Des chercheurs ont voulu mesurer l'ampleur du phénomène à l'échelle planétaire. Une équipe internationale a analysé des images satellites couvrant la période 2014-2022. Les résultats, publiés dans la revue Nature, montrent que la Terre a gagné 16% de luminosité nocturne en huit ans. Cette progression est principalement tirée par les pays en développement, notamment l'Inde, la Chine et certaines régions d'Afrique. Les satellites révèlent aussi que des lumières artificielles se multiplient dans des zones qui n'en avaient jamais eu, notamment à cause de la lumière émise par eux-mêmes.
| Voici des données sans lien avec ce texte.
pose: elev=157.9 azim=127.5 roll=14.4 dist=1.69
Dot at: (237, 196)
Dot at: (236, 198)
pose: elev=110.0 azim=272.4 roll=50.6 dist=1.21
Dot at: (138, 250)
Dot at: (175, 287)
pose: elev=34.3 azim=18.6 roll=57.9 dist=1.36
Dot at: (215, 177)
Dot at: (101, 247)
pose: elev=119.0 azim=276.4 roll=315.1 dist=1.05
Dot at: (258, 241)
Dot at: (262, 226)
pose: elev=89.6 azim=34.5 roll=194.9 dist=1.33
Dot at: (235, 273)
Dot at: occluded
La pollution lumineuse a progressé de 16% en huit ans
L’auteur principal de l'étude résume ses observations ainsi : la Terre ne s'illumine pas progressivement, elle scintille. Certaines zones ont enregistré une baisse de luminosité. C'est le cas de l'Ukraine après l'invasion russe de 2022, ou de Porto Rico après des ouragans. La France se distingue particulièrement, avec une réduction de 33% grâce à des politiques d'économie d'énergie efficaces.
Les chercheurs ont utilisé l'outil Black Marble de la NASA. Cet outil traite des données de capteurs embarqués sur des satellites en orbite polaire. Ces instruments filtrent les interférences naturelles comme le clair de lune ou les aurores. Une limite technique existe cependant. Ces capteurs ne détectent pas la lumière bleue des LED modernes, ce qui pourrait sous-estimer la progression réelle dans les pays développés.
Les conséquences vont bien au-delà de la disparition des étoiles. La pollution lumineuse perturbe les cycles biologiques de nombreuses espèces et affecte la sécrétion de mélatonine chez l'humain. Dans les régions en développement, cette hausse traduit aussi un meilleur accès à l'électricité. La lumière reste un signe de progrès, mais son débordement nocturne commence à coûter cher à la planète.